When considering the typical cave-like environment of a basement, and it’s potential to develop moisture-related problems, one basic conclusion surfaces. In order for any material to last within the basement, it needs to be 100% waterproof. It should not retain, absorb or trap moisture. So anything that is spongelike, such as fiberglass or absorbent materials like wood and drywall, are bad choices.
Also, basement finishes need to be completely inorganic because organic matter combined with moisture supports mold growth. “Green” finishes such as bamboo, cork and recycled wood, however compliant with some the above specifications, will not work in the basement. They will grow mold, rot, need replacement, and the debris will end up dumped in some landfill to decompose. The energy consumed in making, transporting, installing, removing and replacing these products will have been wasted.

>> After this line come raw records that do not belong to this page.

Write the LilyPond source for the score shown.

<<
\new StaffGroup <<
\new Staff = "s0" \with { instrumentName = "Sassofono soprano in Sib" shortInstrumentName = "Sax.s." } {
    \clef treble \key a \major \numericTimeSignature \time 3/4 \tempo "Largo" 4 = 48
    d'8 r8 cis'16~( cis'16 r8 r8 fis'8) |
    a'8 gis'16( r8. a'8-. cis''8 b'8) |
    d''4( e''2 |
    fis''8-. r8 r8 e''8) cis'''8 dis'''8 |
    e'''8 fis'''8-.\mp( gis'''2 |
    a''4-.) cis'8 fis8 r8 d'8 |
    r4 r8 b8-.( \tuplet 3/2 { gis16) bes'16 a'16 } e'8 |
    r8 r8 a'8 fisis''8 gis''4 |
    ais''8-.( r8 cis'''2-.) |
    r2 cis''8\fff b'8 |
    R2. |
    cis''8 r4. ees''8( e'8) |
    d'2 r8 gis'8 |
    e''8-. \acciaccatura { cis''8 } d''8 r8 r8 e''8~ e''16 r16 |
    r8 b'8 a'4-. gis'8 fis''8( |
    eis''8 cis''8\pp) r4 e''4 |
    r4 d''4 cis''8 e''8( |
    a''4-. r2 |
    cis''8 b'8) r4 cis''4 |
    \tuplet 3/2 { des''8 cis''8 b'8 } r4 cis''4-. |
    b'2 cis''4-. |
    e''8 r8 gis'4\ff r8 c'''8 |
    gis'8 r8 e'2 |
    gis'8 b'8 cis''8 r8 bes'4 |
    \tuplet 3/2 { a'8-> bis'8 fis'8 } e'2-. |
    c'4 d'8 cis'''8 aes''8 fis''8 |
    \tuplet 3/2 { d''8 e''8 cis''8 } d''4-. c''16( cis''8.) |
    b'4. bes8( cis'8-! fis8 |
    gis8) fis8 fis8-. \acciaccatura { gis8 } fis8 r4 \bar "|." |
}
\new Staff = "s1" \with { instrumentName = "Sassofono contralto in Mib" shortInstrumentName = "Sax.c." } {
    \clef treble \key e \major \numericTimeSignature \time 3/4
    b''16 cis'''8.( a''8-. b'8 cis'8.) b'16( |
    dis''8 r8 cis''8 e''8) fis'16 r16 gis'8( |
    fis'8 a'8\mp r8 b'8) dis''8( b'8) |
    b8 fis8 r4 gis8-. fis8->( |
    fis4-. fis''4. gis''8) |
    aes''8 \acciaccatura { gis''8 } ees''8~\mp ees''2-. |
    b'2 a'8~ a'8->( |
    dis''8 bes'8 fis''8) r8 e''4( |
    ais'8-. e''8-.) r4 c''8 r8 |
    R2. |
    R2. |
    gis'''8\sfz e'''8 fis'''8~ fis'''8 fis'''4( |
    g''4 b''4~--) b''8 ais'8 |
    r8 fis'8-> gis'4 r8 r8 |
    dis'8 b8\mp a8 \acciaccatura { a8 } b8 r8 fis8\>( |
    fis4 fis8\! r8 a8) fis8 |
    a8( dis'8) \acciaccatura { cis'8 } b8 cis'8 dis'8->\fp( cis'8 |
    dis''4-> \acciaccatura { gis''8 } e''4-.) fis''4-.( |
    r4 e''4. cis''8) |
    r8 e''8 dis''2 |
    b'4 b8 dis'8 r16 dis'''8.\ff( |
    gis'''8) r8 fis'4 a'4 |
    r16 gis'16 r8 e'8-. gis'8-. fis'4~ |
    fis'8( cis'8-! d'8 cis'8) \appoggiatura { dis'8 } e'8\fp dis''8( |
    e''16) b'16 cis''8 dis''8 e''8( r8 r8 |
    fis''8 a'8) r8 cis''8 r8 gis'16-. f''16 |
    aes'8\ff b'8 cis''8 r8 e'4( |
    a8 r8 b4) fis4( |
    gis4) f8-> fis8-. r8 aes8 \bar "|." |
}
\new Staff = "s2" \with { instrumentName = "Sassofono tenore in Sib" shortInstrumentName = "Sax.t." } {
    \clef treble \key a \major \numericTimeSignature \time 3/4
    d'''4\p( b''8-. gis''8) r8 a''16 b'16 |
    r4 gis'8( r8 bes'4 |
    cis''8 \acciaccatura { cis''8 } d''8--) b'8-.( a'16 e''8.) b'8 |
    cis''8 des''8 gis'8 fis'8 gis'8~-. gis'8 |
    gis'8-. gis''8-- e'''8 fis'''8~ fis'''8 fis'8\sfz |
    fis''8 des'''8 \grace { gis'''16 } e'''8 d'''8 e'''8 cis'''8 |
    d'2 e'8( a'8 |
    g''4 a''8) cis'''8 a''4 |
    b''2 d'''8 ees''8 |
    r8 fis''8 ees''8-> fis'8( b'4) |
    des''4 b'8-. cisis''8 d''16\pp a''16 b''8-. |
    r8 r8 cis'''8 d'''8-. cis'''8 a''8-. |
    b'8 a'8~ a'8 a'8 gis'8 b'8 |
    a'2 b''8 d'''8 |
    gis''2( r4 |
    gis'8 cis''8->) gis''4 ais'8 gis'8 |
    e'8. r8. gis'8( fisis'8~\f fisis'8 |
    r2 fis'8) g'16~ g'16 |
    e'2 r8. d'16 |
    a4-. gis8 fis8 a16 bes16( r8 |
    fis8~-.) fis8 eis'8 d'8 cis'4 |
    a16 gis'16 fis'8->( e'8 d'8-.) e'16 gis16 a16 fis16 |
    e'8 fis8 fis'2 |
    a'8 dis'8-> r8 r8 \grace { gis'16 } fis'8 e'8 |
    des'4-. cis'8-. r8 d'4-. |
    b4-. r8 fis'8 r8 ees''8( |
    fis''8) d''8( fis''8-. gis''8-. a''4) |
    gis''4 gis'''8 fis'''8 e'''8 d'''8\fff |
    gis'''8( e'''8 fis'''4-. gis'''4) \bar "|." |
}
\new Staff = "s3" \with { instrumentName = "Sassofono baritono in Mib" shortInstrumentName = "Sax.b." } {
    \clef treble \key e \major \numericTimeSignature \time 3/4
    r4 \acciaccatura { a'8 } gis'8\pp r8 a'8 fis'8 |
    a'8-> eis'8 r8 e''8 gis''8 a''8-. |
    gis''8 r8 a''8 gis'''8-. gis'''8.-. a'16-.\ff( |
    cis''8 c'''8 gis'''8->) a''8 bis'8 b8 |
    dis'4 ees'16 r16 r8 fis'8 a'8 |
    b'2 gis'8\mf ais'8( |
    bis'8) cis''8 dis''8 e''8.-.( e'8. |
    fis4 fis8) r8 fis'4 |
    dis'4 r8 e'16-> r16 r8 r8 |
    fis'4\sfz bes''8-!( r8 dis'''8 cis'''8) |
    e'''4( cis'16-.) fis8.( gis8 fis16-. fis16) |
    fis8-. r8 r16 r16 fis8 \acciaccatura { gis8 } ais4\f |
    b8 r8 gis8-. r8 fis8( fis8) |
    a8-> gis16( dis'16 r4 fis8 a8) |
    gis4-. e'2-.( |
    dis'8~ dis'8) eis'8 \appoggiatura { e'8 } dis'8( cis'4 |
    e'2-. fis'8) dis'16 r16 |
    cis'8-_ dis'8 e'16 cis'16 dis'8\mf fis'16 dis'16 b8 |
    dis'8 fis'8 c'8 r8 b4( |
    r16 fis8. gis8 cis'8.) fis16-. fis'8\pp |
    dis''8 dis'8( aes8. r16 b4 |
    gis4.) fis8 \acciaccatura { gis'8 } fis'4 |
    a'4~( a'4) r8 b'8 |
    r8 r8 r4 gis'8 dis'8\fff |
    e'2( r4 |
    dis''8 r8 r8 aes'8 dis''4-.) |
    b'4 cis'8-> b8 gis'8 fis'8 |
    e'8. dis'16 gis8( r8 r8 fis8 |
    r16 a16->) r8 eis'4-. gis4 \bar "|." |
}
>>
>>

The same goes for insulation choices for the basements. Insulating the basement walls alone can do wonders to save money in your home. A report from the US Department of Energy has revealed that insulating your basement walls can save you between $250 and $400 annually.
The recommended insulation for basements, is rigid board foam insulation, as it neither retains nor absorbs moisture but that still leaves homeowners with tough choices to make concerning wall finishes and framing, as dry wall and wood studs won’t do.
Green Basement Finishing = Waterproof, Long-Lasting, Energy Efficient.
Once again, technology comes to the rescue with innovative basement wall solutions that offer thermal and moisture protection and the quality finished look that homeowners look for in their basement finishing projects.
Products like Total Basement Finishing’s (TBF) EverLast Basement Wall Panels are, to date, the greenest wall solution available for your basement. These 100% waterproof and mold-resistant wall panels are made to remain undamaged even if your basement flooded. Tests show that compared with dry wall and competing fiberglass-based products the TBF wall panels are the only product that does not absorb moisture if immersed in water.
The 2 1/2″ of R-13 insulation installed with their wall products are created with HCFC blowing agents, making them 94% less ozone-depleting than the standard CFC blowing agents. HCFCs have little comparative ozone depletion potential and short atmospheric lifetimes, and are much less damaging to the environment than the standard alternative.
This insulation in TBF Basement Wall Panels can be reused in many applications. When combined with the 1/2″ hard-panel wall board made with 95% certified recycled materials, these two products make for a superbly green alternative to hard-to-recycle drywall and fiberglass.
Made to last a lifetime, those panels can be installed without studs and, because they have a waterproof cement core, they give homeowners usable walls. Book shelves and flat screen TVs can be safely hung on them without special hardware. Eventual holes in the wall can be easily patched and repaired.
They are prefinished, in neutral colors, and are fully washable, eliminating the need for paint, as latex paint, being made with organic compounds, is also to be avoided in the basement.
Under normal conditions, TBF EverLast Wall Panels will last for as long as your house does. If your basement floods, they will not end up moldy and rotten in some landfill, like drywall, fiberglass and many competing basement products
Before you finish your basement, do your homework. You’ll save yourself a lot of money, headaches and, as an added bonus, helping the planet.